Именно явление народу этой куриной гузки и вы–звало такую бурную реакцию у садистов из первого ряда, впрочем, тут аплодисменты были скорее художнику, нежели самой Марусе, хотя ей от этого было ничуть не легче. Она была уже цвета своего гребешка и не знала, что ей делать: прикидываться, что не обращаешь внимания, – нельзя, это будет беспомощное вранье; обидеться и уйти со сцены или перестать играть, постоять в стороне – тоже нельзя, потому что те только того и ждут, чтобы Маша показала, насколько они выбили ее из равновесия.
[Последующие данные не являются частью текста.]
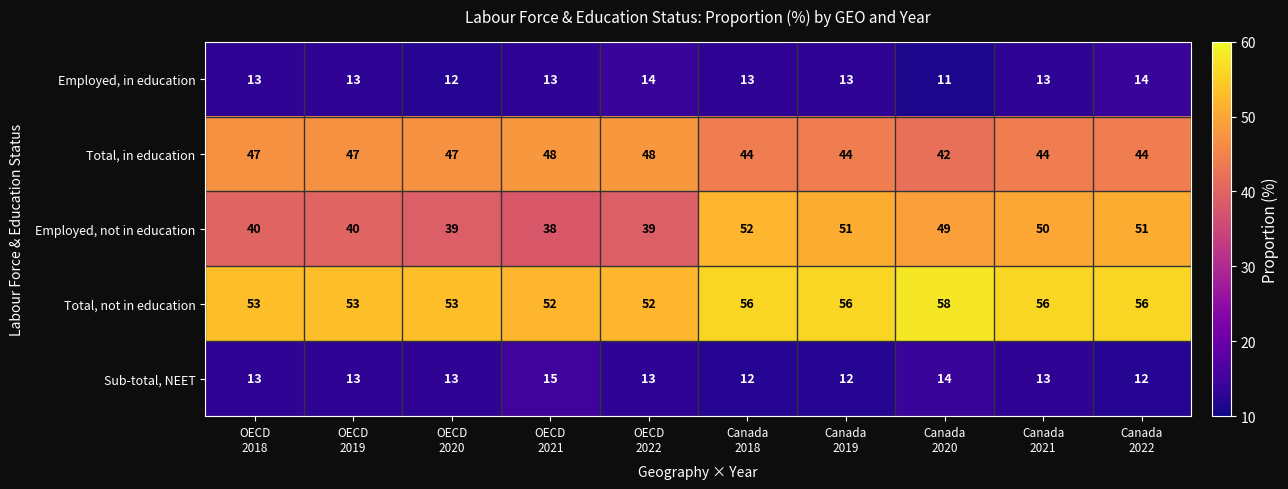

Rank the series by their maximum value, from lowest to highest.

Employed, in education, Sub-total, NEET, Total, in education, Employed, not in education, Total, not in education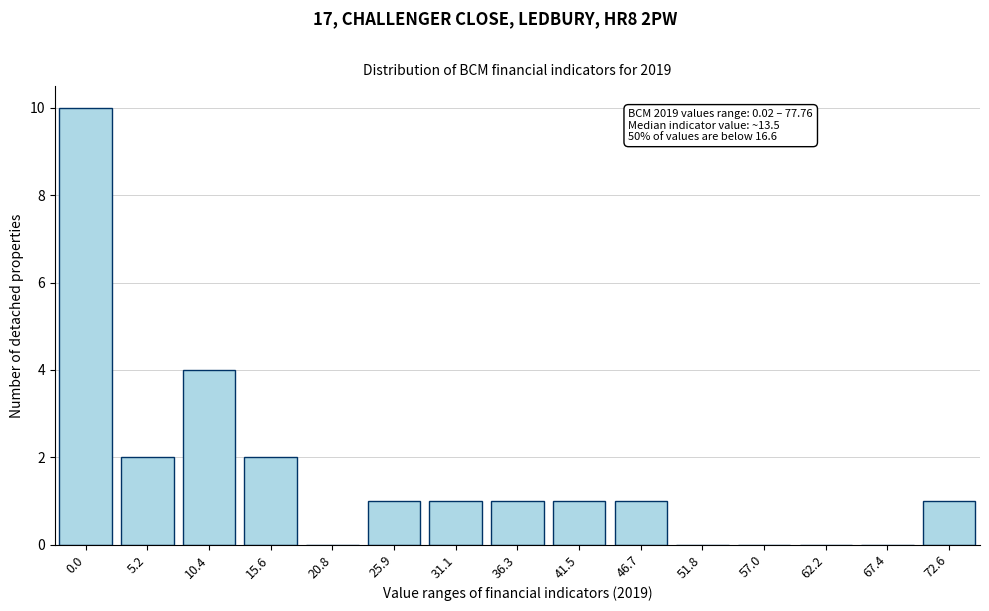

Reading left to right, what are all the values shown in this chart?

0.0=10	5.2=2	10.4=4	15.6=2	20.8=0	25.9=1	31.1=1	36.3=1	41.5=1	46.7=1	51.8=0	57.0=0	62.2=0	67.4=0	72.6=1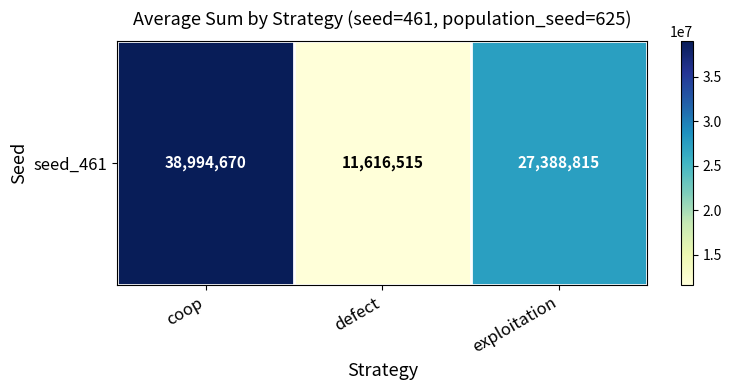

Is it true that the value at defect is 16851603?

False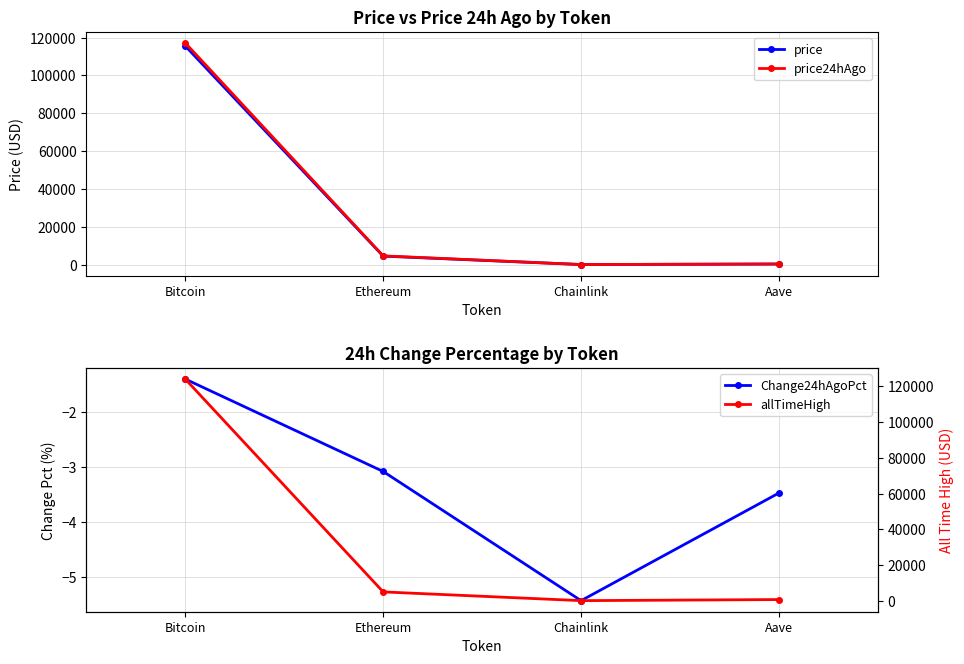

How many values in the allTimeHigh series are below 4946?

2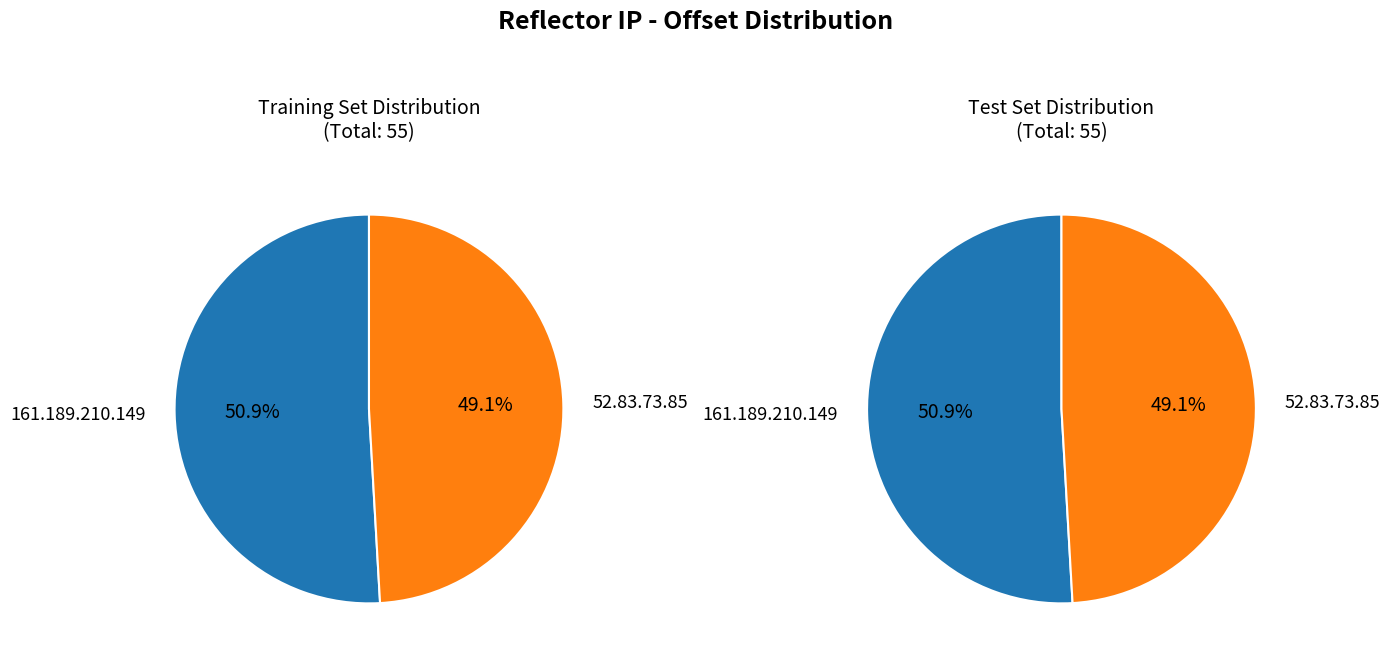

How many slices are in this pie chart?

2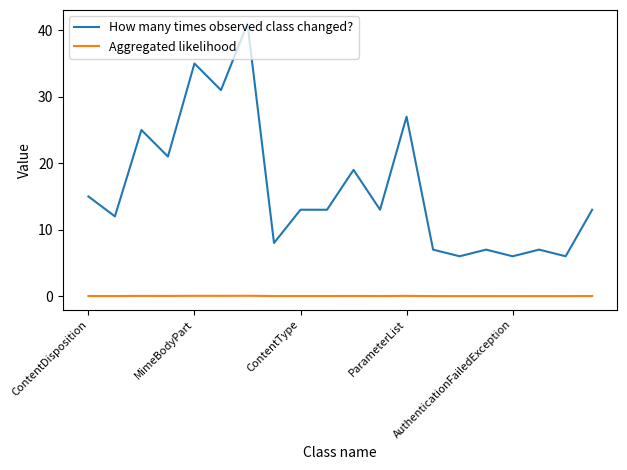

List the series in order of their peak value, highest first.

How many times observed class changed?, Aggregated likelihood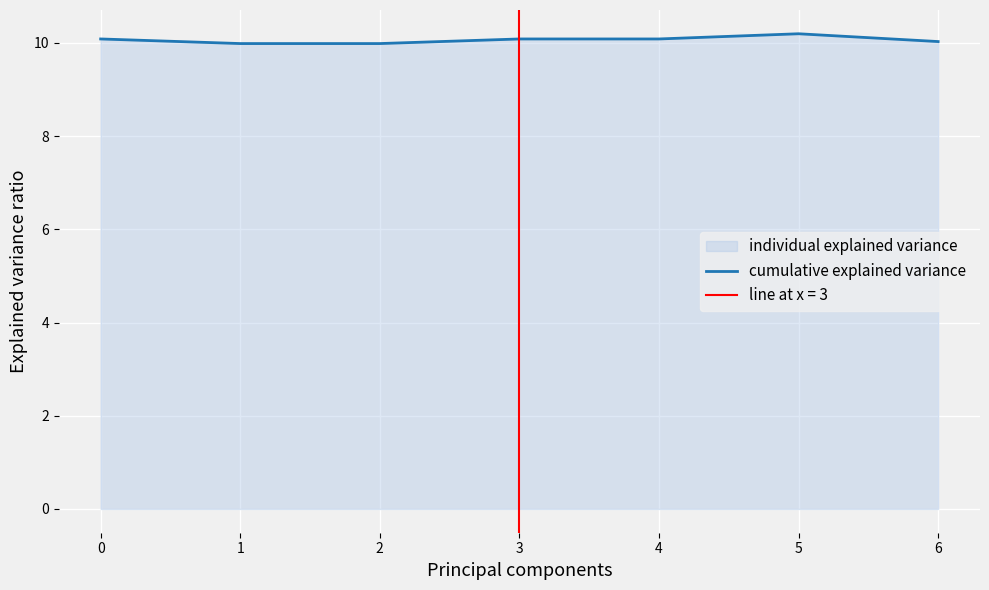

Is it true that cumulative explained variance equals 10.1 at 4?

True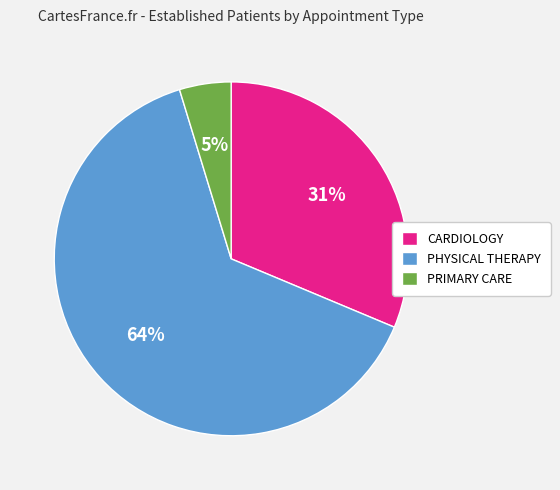

The CARDIOLOGY slice represents 21% of the pie. True or false?

False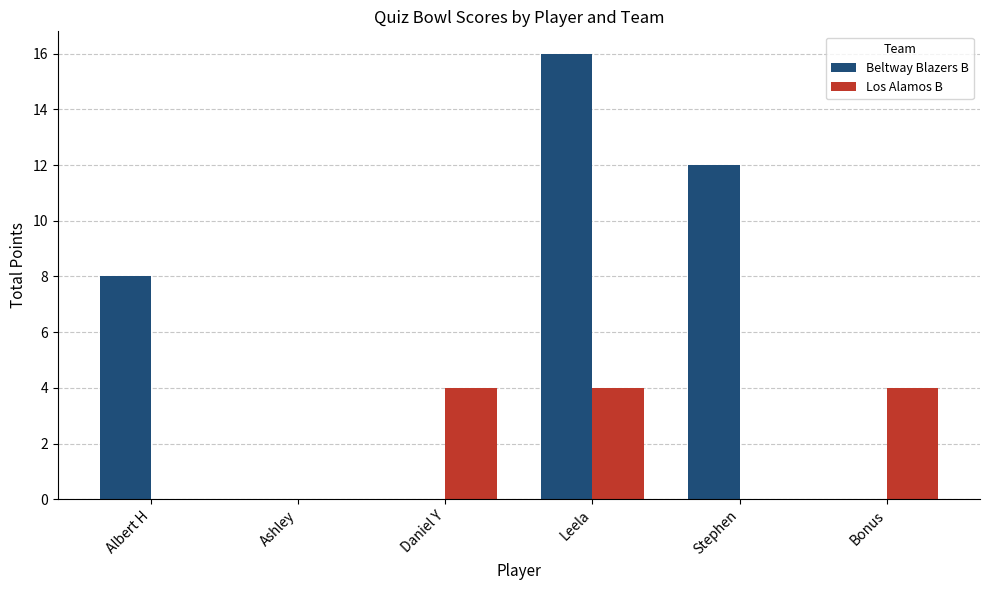

What is the greatest value displayed?

16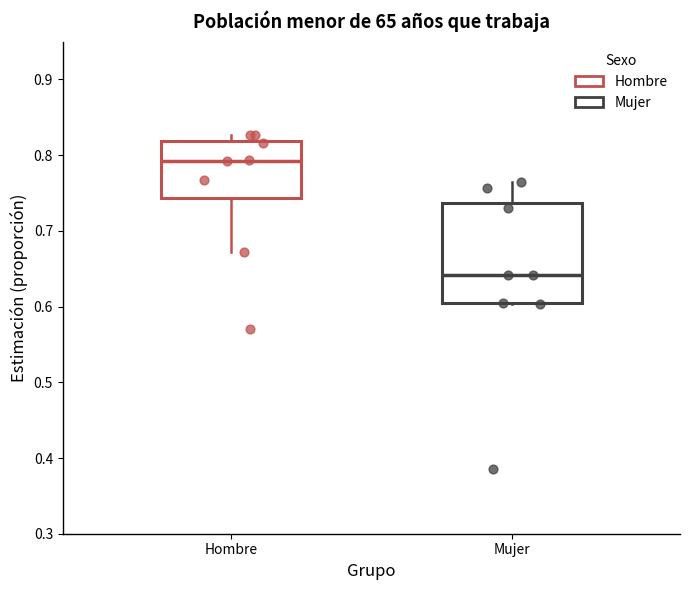

Reading left to right, read every box against the y-axis: the position of its median line, the range the box covers, and the ends of its whiskers. The values are not printed on the chart, so give them approximately, as read against the axis.

Hombre: median 0.79, box 0.74 to 0.82, whiskers 0.67 to 0.83
Mujer: median 0.64, box 0.60 to 0.74, whiskers 0.60 to 0.76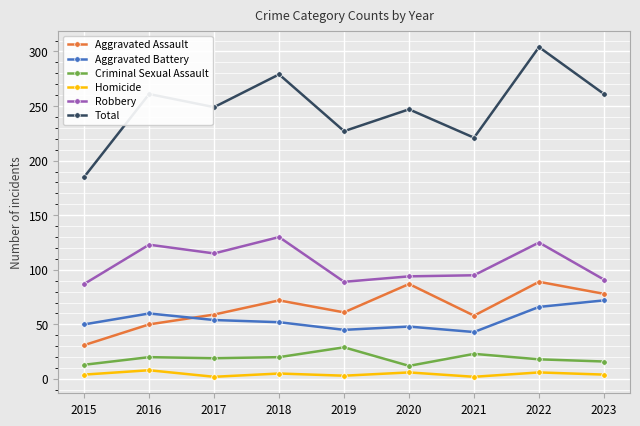

What is the value of the Aggravated Battery point at the 2nd from the left?

60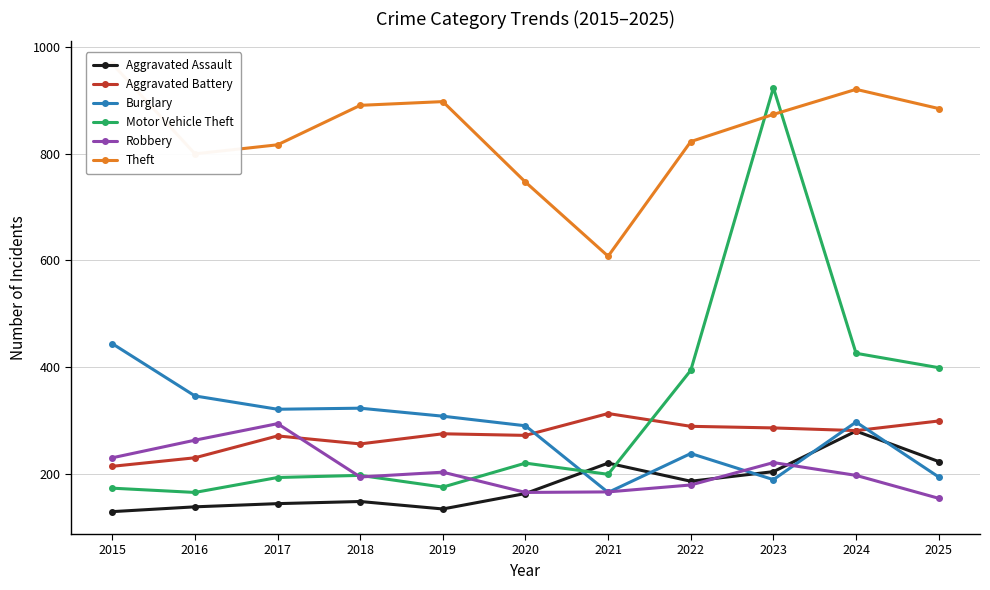

Reading left to right, what are all the values shown in this chart?

Aggravated Assault: 129	138	144	148	134	163	220	186	204	280	223
Aggravated Battery: 214	230	271	256	275	272	313	289	286	281	299
Burglary: 444	346	321	323	308	290	165	238	189	297	194
Motor Vehicle Theft: 173	165	193	197	175	220	199	394	924	426	399
Robbery: 230	263	294	194	203	165	166	179	221	197	154
Theft: 969	800	817	891	898	747	608	823	874	921	885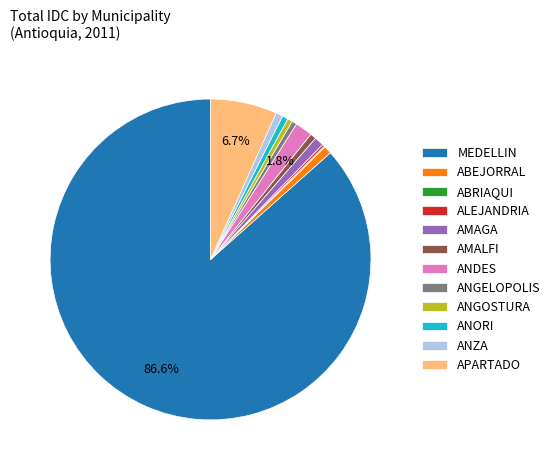

What portion of the pie excludes APARTADO?

93.3%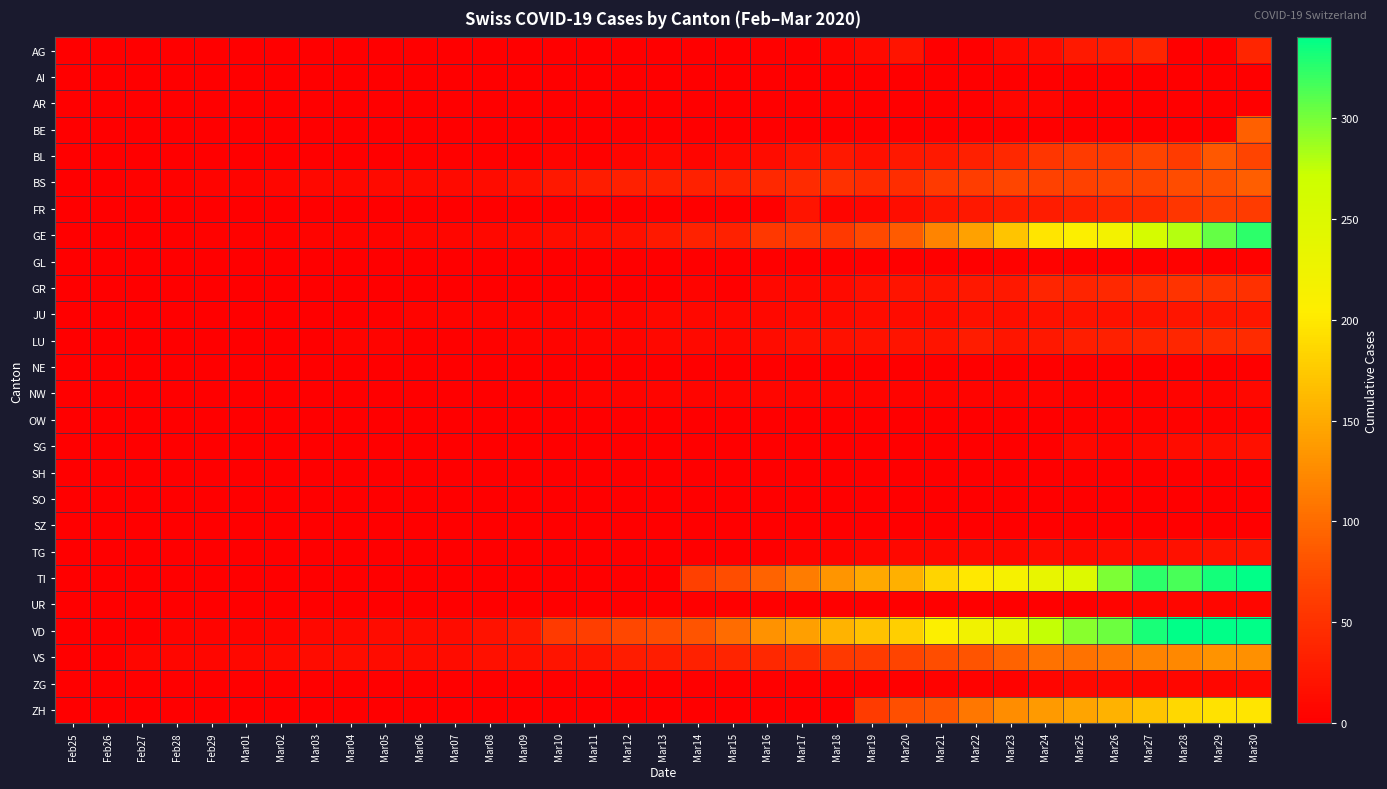

At Mar05, list the series in order from smallest to largest.

AG, AI, AR, BE, FR, GL, GR, NE, NW, OW, SG, SH, SO, SZ, TG, TI, UR, ZG, ZH, BL, JU, LU, GE, BS, VS, VD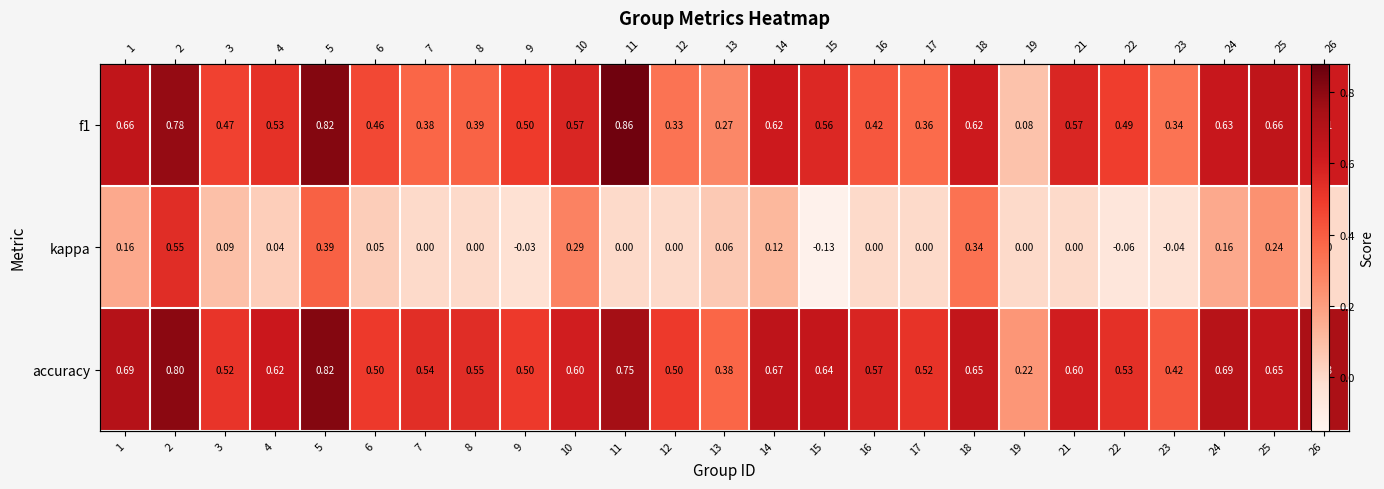

Which series has the largest total across all categories?

accuracy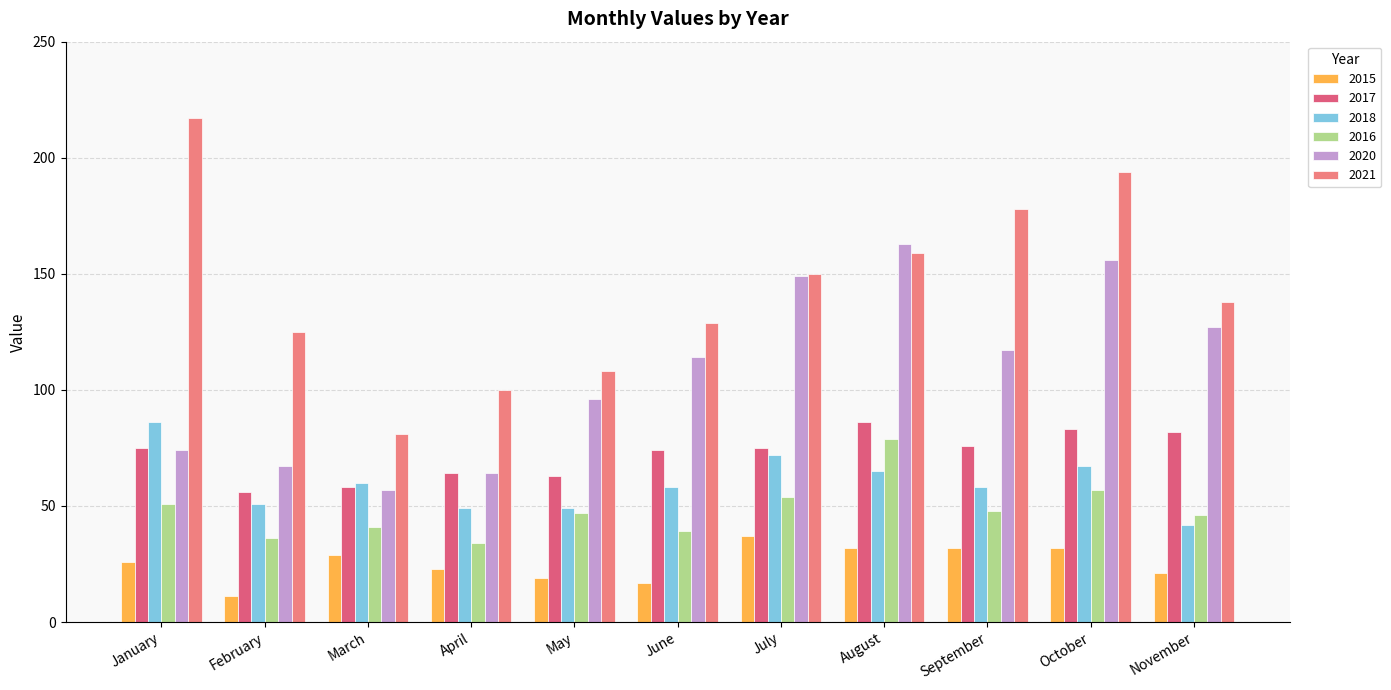

What is the total value across all series at September?

509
И Маша все-таки приняла неординарное решение (ведь на то она и была – Маша, а не какое-нибудь заурядное существо): продолжать откровенно и даже вызывающе играть свою курицу, играть еще добросовест–нее, чем обычно. – «Да, я сейчас – курица и не стыжусь этого! Дети верят, а на вас мне плевать!» Это было правильное решение гордой женщины, но это были и худшие минуты во всей ее жизни, ибо гордая женщина Маша все равно знала, что она сейчас– курица, а гордая курица – это так же странно, как, скажем, почтовый орел. Она мужественно кудахтала, хлопала крыльями и переступала голубыми ногами и на каждое ее «ко-ко-ко» – эти гнусные птицеводы из первого ряда хлопали и кричали «браво!» и «бис!», мешая всем остальным артистам играть. Наконец проклятая сцена закончилась. Избушка, дребезжа, поехала обратно за кулисы в сопровождении Маши, которая, повернувшись гузкой, тоже стала уходить, и опять раздались на ее уход самые громкие аплодисменты. Живодеры с Кокой во главе, продолжая сохранять каменно-серьезное выражение лиц, устроили настоящую овацию, с полминуты после ее ухода они продолжали скандировать: «Ма-ша! Ма-ша!» А красная, разъяренная Маша уже мчалась к себе наверх, расталкивая всех и не разбирая дороги.
Во втором действии Маша была мышкой, и все повторилось сначала: на ее появление и на ее уход опять были аплодисменты и крики «браво!». И в третьем, когда она снова была курицей, – та же картина: только выйдут куры – аплодисменты, только Маша скажет свое «ко-ко-ко!» – «браво!», «бис!», только повернется гузкой – овации, на уход – то же самое. Казалось, хуже этой пытки ничего быть не может, однако самая большая пакость была, оказывается, впереди. Именно в третьем действии, когда Маша в очередной раз проквохтала «ко-ко-ко-ко», кто-то из них, наверное, грузин, сидевший рядом с Кокой, потому что говорил с характерным акцентом, произнес тихо, но внятно, так что на сцене все слышали:
– Кока, она тэбя зовет.
– Замолчи, сиди тихо, – отозвался Кока, предчувствуя, что сейчас Машу добьют, и с последним великодушием пытаясь спасти ее, но было поздно.